--- WRITTEN EXERCISE ---
From the data below, reproduce word for word the part that opens with the line containing "pose: elev=339.2 azim=0.0" and closes with the line containing "Dot at: (186, 297)", including both of those lines.

--- DATASET EXCERPTS ---
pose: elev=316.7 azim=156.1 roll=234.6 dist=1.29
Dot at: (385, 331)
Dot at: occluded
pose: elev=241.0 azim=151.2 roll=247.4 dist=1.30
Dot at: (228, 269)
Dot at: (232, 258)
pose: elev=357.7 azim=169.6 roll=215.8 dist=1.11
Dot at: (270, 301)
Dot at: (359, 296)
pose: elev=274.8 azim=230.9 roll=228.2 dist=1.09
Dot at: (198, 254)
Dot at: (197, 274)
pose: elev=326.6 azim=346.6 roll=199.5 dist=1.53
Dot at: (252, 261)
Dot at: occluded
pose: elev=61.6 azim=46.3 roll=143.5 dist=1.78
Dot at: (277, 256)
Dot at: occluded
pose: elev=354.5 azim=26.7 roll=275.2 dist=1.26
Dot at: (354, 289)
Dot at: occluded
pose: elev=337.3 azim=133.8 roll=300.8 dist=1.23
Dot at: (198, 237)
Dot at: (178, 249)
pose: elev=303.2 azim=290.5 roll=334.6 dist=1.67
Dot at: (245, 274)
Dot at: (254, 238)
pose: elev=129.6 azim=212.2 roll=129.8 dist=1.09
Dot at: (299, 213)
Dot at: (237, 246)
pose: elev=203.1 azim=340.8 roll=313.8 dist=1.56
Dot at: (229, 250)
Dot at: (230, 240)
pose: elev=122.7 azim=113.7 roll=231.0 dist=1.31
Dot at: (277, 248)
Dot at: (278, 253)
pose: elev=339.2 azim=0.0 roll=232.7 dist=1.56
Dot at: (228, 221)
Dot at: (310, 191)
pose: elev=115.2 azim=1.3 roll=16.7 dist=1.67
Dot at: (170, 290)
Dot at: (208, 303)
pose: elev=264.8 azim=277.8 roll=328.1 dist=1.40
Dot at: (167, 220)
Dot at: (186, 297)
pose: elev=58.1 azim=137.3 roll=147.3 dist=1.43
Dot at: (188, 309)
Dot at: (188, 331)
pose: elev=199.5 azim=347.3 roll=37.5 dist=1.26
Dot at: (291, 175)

--- CORRECT OUTPUT ---
pose: elev=339.2 azim=0.0 roll=232.7 dist=1.56
Dot at: (228, 221)
Dot at: (310, 191)
pose: elev=115.2 azim=1.3 roll=16.7 dist=1.67
Dot at: (170, 290)
Dot at: (208, 303)
pose: elev=264.8 azim=277.8 roll=328.1 dist=1.40
Dot at: (167, 220)
Dot at: (186, 297)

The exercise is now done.